In other words, while it’s true the Broncos were faced with a few situations in the losses in which they had to throw more often, there were still plays on which they could have run the ball and reduced the risk of the weaknesses of Siemian or the pass protection coming into play. At the very least, you are reducing the number of times Siemian is attempting to pass when he’s clearly not a quarterback who should be throwing the ball 40 or more times per game.
So while there are some issues with Siemian’s play, and the pass protection issues are known, things aren’t going to be solved by just trading for an offensive lineman to replace a current starter. Some of this goes back to coaching decisions. It appears to me that Vance Joseph and Mike McCoy want to be aggressive on offense, but that doesn’t mean they need to throw the ball so much, and it certainly doesn’t mean they need to hurry up to either take a lead or cut down a deficit.
Besides, the whole offseason approach was clearly about wanting to become better at running the football and taking the load off whoever was the starting quarterback. This season, Anderson, Charles and Devonate Booker have all played well in their roles. The five starting offensive linemen are all good at run blocking and, while not every position is settled for both now and in the future, the Broncos should at least be taking advantage of what those linemen do well. But in the losses, it didn’t happen enough and it’s not simply because the Broncos were trailing.
The Broncos need to realize Siemian’s limitations and be smarter with when to run the ball versus passing it.
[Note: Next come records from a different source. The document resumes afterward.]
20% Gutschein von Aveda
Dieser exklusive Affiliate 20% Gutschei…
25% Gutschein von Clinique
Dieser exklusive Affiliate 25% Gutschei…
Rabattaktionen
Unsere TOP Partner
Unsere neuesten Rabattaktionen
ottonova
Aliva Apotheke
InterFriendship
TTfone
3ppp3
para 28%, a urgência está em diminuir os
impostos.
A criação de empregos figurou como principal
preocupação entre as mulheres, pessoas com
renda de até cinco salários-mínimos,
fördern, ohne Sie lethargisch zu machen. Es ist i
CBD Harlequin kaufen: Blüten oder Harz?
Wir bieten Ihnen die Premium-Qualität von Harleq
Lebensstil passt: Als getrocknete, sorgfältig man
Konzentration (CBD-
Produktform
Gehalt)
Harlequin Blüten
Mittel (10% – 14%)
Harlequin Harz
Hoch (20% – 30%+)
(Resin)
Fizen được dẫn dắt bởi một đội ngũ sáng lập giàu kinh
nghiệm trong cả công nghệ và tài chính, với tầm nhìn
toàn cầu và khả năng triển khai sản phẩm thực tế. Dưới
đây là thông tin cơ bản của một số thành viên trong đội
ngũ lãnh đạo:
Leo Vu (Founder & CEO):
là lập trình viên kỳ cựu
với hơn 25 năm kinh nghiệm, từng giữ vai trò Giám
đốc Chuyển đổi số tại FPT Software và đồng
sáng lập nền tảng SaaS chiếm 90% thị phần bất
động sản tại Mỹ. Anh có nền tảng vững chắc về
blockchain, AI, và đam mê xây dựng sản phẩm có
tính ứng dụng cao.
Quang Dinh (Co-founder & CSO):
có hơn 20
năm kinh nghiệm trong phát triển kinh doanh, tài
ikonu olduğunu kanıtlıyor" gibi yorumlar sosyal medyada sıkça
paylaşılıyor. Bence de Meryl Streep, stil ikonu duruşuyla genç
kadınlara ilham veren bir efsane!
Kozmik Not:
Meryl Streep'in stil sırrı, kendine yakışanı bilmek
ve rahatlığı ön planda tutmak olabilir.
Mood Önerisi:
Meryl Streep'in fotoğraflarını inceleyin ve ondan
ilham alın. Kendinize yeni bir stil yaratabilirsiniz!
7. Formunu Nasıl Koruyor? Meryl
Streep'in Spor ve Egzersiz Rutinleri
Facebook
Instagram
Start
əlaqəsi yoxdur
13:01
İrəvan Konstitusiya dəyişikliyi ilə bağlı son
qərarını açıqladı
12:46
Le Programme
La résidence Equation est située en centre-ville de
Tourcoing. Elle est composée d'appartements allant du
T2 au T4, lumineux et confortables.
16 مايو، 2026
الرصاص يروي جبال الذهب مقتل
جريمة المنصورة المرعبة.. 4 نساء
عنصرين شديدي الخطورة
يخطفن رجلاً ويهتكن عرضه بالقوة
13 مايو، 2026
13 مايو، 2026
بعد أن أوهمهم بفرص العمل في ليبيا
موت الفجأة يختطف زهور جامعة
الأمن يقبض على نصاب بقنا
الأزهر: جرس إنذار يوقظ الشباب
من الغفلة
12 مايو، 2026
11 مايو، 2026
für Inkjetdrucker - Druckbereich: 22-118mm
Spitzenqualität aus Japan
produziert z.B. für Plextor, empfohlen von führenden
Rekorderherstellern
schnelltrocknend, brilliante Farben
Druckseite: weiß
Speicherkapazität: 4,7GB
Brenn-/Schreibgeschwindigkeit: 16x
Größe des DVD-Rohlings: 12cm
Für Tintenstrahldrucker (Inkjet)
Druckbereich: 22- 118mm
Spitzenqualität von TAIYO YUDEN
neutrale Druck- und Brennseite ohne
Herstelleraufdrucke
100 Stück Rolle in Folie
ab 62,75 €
If they intend to have a QB who can bring them right back into the game through passing the ball, they need to switch to Osweiler or Lynch (when he’s healthy) because Siemian isn’t in a position to do that. And even then, the Broncos still need to be aware of when to run the football.
This will be especially true in this week’s game against the Chargers. The last time the teams met, the Broncos gained 140 yards and that was without Booker in the lineup. The Chargers rank 28th in Football Outsiders DVOA in run defense, so they are vulnerable against the run. The Broncos may be starting Donald Stephenson at right tackle this week because of Menelik Watson’s injury and we all know Stephenson is not good in pass protection, though he can be serviceable as a run blocker. Most of all, the Broncos have two wide receivers who will not play this week (Emmanuel Sanders and Isaiah McKenzie) and a third, Demaryius Thomas, is banged up.
In other words, the Broncos need to run the ball more often early in the game and find a way to get that working. They can’t assume the Chargers are just going to load up the box every play. If anything, the Chargers are more likely to play pass defense in hopes of taking advantage of Siemian’s issues, much like the Giants did. And the Chargers happened to be ranked 12th in pass defense in Football Outsiders DVOA, which makes it more imperative that the Broncos focus on the ground game rather than challenging the Chargers’ pass defense.
We’ll see if the coaching staff understands this and does more to establish the run game early. If they can do that, the Broncos have a chance to win. But if not, it’s likely to be a long day.